*** Opening SUPPLIED ENTRIES ***

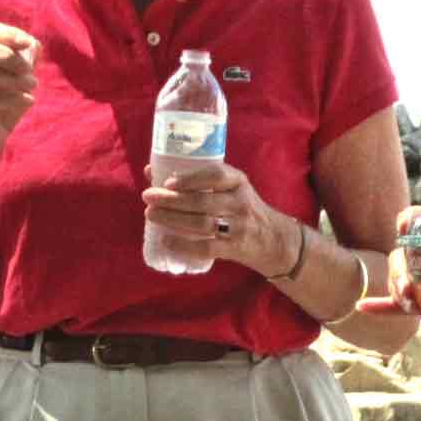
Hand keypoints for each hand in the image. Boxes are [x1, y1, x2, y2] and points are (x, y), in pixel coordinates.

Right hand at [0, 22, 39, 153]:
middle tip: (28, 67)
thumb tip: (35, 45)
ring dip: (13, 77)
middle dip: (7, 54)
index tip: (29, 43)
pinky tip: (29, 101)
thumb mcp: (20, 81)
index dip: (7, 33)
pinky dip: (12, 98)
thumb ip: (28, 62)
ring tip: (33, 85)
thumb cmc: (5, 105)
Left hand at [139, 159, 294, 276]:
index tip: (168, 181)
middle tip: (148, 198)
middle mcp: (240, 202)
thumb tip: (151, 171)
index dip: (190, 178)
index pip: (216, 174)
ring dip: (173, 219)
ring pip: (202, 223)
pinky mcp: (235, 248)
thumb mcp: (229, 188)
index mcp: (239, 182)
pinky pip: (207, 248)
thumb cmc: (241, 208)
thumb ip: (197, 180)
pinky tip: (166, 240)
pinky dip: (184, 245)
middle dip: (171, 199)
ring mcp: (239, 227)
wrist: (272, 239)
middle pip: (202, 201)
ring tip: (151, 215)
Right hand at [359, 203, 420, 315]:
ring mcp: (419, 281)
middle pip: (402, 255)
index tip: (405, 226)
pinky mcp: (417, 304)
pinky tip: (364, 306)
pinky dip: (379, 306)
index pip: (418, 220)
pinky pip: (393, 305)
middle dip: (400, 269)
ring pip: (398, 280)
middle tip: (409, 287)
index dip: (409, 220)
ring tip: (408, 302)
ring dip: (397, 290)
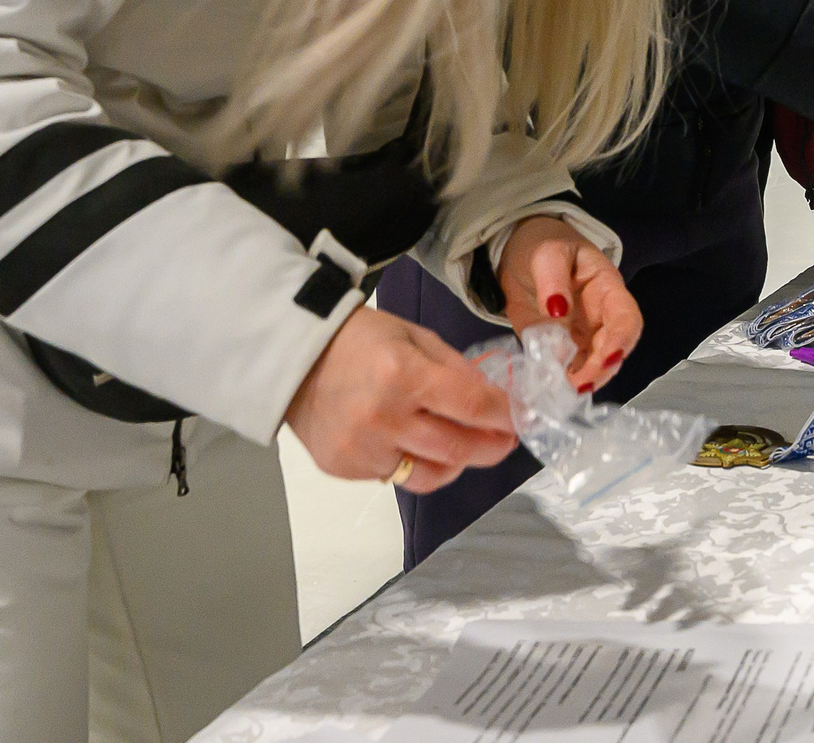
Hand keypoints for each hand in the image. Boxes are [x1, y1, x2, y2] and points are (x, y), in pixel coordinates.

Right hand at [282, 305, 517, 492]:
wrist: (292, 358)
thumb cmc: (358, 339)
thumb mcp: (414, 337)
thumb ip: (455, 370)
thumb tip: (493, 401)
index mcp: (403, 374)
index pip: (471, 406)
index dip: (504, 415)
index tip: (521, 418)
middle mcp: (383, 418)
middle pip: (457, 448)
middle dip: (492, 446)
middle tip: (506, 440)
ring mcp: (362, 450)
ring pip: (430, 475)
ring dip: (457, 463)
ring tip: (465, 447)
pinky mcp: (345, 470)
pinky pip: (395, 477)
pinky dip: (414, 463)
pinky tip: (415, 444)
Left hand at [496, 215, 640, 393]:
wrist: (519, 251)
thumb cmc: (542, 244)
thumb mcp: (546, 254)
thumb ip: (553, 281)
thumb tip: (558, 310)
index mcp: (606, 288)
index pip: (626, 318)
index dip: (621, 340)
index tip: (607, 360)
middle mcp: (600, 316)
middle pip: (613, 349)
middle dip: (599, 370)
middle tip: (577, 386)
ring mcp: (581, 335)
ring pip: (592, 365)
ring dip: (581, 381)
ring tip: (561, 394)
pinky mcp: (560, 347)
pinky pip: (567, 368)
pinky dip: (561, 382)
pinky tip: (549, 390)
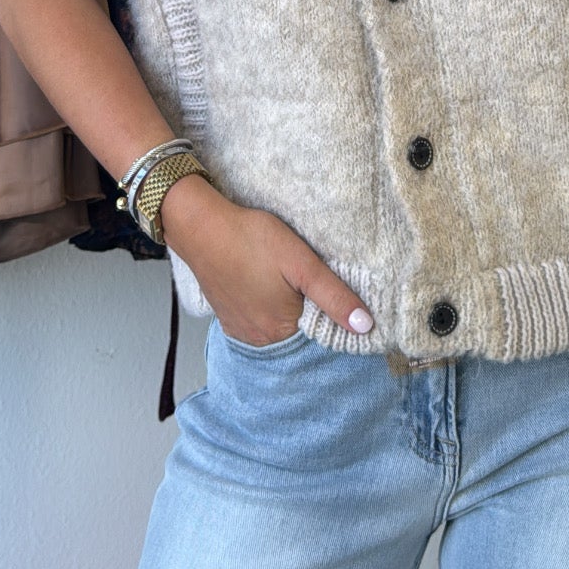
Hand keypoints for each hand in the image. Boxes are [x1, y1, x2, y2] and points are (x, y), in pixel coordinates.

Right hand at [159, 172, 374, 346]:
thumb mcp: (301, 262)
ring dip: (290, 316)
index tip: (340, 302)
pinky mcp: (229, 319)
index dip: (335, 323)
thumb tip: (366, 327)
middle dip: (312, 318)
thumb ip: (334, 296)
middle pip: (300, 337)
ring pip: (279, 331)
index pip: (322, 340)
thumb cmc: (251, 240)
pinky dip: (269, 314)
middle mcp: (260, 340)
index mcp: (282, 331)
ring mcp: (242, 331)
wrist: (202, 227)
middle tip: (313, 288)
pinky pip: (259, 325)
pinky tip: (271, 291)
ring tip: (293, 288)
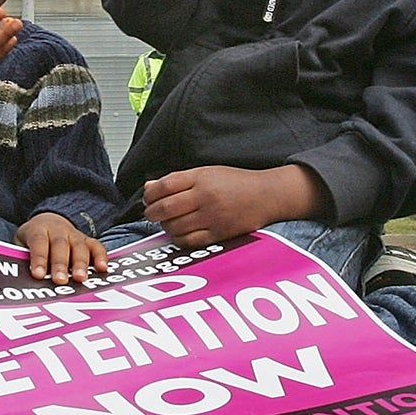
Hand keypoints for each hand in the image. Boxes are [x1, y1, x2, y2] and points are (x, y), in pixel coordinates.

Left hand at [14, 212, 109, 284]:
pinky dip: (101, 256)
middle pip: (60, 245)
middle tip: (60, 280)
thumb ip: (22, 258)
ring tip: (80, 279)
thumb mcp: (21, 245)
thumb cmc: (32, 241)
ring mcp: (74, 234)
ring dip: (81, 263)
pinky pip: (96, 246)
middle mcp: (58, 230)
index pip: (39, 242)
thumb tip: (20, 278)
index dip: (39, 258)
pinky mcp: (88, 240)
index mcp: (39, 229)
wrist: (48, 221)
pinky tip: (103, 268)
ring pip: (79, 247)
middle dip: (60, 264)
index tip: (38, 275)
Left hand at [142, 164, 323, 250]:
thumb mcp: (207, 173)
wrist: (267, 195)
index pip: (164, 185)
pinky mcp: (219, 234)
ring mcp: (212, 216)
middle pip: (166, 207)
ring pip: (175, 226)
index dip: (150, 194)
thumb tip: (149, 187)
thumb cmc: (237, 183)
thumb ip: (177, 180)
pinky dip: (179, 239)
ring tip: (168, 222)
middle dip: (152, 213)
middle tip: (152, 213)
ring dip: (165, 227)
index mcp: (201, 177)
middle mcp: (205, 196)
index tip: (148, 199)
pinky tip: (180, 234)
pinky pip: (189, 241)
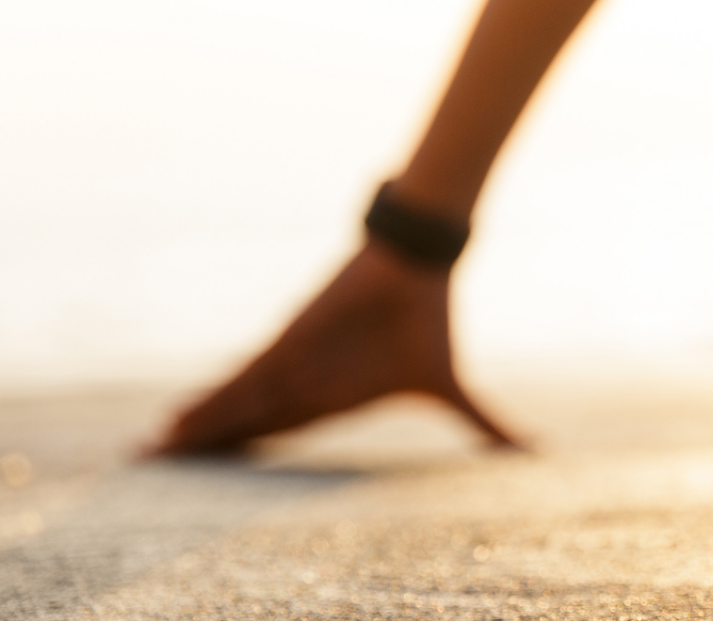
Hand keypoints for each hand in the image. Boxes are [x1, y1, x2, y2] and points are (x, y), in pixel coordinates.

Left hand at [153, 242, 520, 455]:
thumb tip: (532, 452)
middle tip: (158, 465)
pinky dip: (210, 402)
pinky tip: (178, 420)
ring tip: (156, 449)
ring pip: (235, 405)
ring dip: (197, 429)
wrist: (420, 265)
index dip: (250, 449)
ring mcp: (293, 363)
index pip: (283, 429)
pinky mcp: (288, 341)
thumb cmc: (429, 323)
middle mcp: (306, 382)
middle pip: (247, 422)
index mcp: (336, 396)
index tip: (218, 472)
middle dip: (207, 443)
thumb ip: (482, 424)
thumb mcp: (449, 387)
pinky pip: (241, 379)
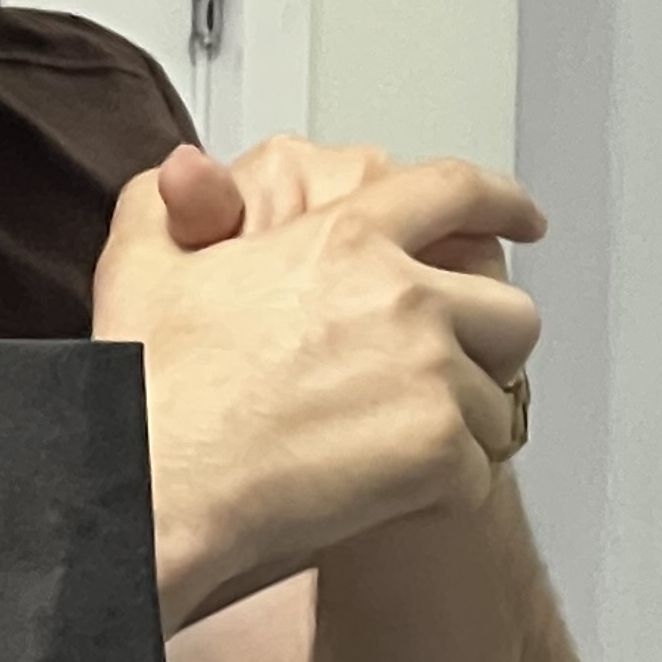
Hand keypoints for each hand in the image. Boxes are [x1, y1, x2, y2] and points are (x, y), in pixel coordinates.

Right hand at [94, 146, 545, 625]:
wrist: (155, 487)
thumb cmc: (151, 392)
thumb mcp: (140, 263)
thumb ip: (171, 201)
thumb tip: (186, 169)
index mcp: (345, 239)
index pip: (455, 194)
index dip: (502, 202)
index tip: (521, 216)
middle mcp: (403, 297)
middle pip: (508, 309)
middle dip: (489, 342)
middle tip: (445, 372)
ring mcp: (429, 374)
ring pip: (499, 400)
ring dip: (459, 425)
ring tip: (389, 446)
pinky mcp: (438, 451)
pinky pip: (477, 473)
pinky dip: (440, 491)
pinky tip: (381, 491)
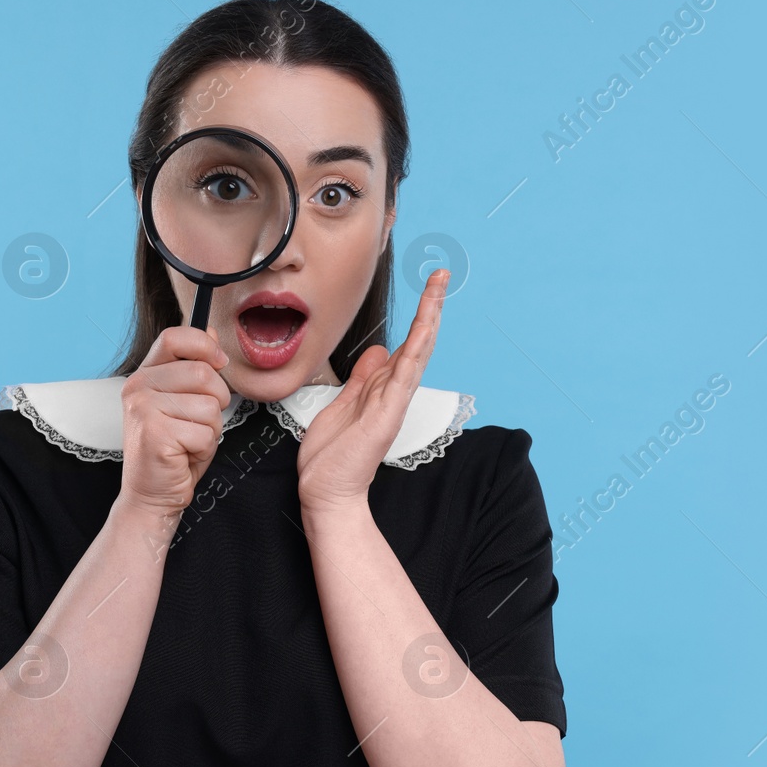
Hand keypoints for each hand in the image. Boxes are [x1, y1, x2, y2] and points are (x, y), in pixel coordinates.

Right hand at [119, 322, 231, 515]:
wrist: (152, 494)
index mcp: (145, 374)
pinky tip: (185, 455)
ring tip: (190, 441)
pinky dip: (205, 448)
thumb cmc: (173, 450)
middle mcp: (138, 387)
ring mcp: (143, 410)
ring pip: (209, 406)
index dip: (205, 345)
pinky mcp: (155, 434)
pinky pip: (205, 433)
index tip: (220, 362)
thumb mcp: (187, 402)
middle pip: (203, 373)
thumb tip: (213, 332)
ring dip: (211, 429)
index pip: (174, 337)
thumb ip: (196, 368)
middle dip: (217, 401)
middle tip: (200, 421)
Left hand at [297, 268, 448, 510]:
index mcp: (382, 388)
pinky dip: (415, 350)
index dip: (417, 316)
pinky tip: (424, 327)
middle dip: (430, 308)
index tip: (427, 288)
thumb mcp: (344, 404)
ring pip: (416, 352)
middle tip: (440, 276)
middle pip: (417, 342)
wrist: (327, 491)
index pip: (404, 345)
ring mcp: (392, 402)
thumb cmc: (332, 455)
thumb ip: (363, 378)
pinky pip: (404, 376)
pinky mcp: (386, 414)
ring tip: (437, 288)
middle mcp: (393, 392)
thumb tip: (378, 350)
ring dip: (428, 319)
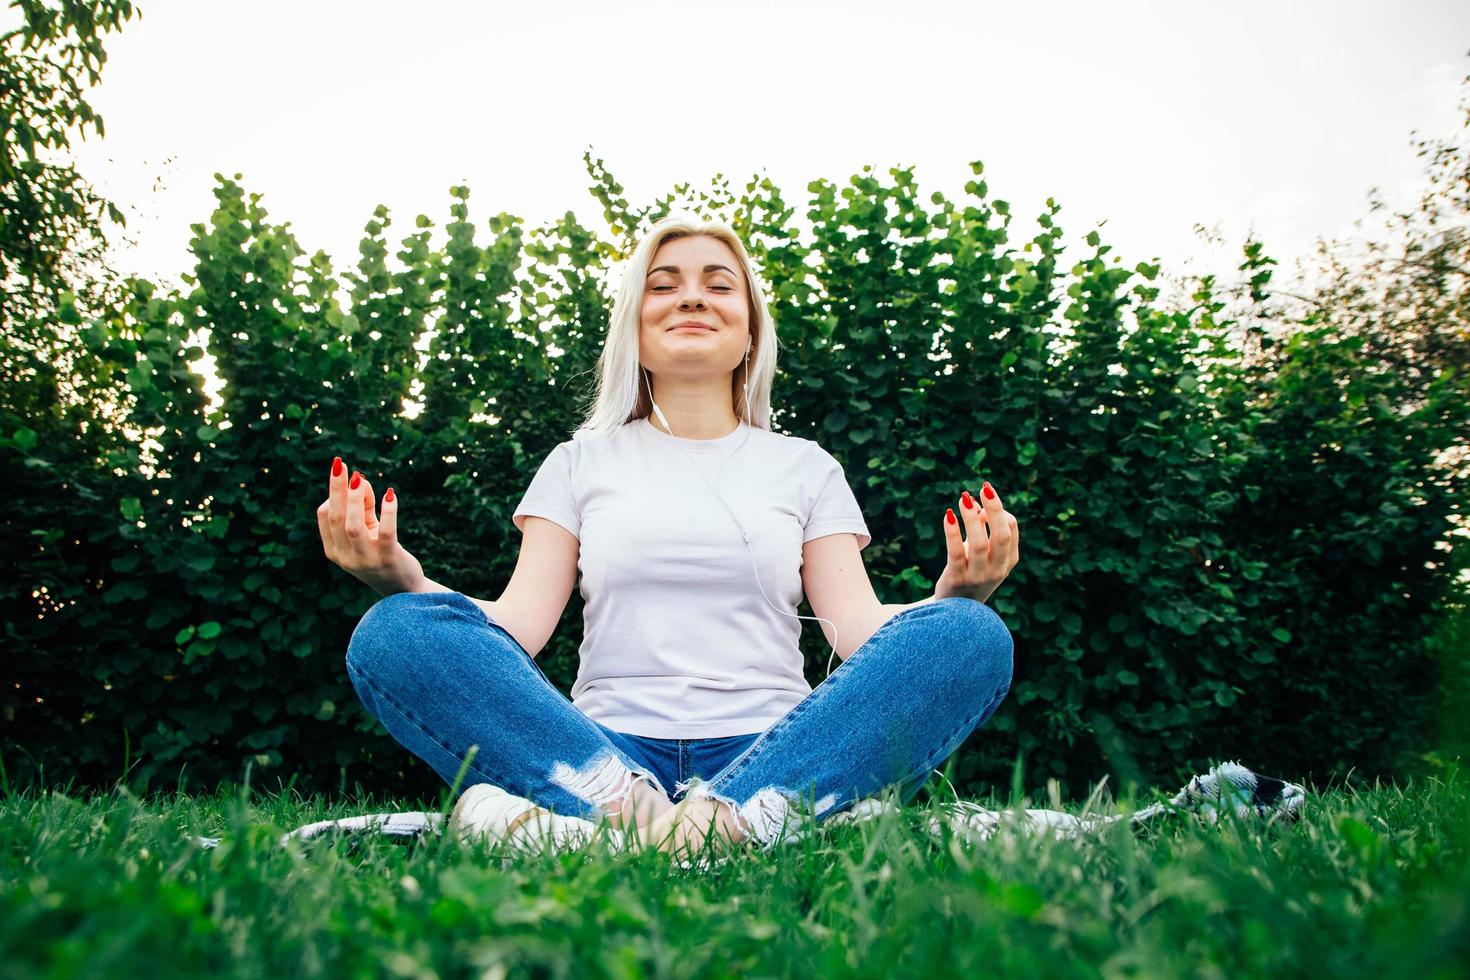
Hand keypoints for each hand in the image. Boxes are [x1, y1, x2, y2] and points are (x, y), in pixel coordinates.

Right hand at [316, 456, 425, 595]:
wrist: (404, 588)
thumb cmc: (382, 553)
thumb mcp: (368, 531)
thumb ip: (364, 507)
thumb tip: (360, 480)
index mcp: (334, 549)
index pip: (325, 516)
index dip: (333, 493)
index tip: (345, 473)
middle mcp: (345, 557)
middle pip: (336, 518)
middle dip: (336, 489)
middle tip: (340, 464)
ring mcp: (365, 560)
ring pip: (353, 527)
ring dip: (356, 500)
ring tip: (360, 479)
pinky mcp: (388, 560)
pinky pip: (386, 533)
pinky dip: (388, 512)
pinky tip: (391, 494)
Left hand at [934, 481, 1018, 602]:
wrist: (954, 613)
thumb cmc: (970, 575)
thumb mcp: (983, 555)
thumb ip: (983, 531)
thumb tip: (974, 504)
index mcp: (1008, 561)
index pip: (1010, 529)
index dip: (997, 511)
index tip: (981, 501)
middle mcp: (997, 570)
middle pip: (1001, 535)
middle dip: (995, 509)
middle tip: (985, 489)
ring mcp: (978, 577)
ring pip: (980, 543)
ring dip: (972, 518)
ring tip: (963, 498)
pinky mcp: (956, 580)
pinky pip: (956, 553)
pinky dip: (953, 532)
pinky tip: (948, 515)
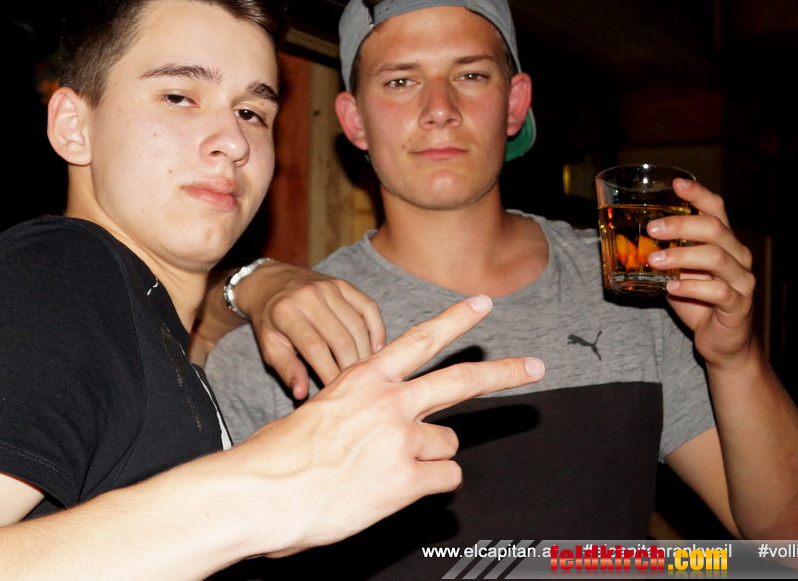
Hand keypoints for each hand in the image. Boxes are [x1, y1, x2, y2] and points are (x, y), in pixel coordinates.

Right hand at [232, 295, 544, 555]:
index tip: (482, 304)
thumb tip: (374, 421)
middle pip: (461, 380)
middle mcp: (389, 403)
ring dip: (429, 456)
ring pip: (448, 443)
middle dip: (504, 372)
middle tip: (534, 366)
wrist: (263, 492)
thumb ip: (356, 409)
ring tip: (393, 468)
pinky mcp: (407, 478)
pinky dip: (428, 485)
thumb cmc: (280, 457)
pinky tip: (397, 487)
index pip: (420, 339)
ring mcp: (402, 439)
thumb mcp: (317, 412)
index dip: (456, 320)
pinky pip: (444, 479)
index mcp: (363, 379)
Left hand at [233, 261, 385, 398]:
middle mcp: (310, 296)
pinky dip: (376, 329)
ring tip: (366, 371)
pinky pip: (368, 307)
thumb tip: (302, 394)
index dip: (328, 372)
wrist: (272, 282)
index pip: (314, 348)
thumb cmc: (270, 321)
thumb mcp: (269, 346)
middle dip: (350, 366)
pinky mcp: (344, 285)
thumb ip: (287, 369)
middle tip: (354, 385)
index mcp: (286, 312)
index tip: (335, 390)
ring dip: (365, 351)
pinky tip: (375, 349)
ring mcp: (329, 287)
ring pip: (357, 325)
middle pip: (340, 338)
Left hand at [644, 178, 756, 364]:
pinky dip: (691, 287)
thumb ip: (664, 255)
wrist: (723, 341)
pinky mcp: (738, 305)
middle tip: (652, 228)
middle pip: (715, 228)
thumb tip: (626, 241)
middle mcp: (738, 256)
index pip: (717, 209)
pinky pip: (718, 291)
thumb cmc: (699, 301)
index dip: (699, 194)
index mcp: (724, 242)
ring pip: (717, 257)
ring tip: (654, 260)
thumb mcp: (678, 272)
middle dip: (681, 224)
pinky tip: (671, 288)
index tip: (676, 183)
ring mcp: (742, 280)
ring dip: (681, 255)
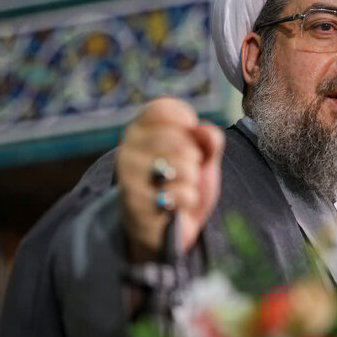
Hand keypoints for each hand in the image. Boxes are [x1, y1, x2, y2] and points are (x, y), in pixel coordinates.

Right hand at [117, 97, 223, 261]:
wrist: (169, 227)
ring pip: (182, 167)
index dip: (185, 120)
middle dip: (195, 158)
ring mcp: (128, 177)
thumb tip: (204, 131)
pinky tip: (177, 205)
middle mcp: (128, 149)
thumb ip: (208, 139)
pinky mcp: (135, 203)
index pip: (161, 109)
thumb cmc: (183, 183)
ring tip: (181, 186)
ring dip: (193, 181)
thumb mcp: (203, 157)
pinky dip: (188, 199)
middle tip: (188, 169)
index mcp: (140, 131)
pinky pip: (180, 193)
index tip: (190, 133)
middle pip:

*** Closing SUPPLIED ENTRIES ***

◆ **EXERCISE AIM**
Retype the line containing "thumb mcp: (203, 157)" and all the lines after it, ending with the final line of the material, exactly.

◆ **REPLY TO THE TASK**
thumb mcp: (203, 157)
pinky dip: (188, 199)
middle tip: (188, 169)
index mcp: (140, 131)
pinky pip: (180, 193)
index tip: (190, 133)
middle pip:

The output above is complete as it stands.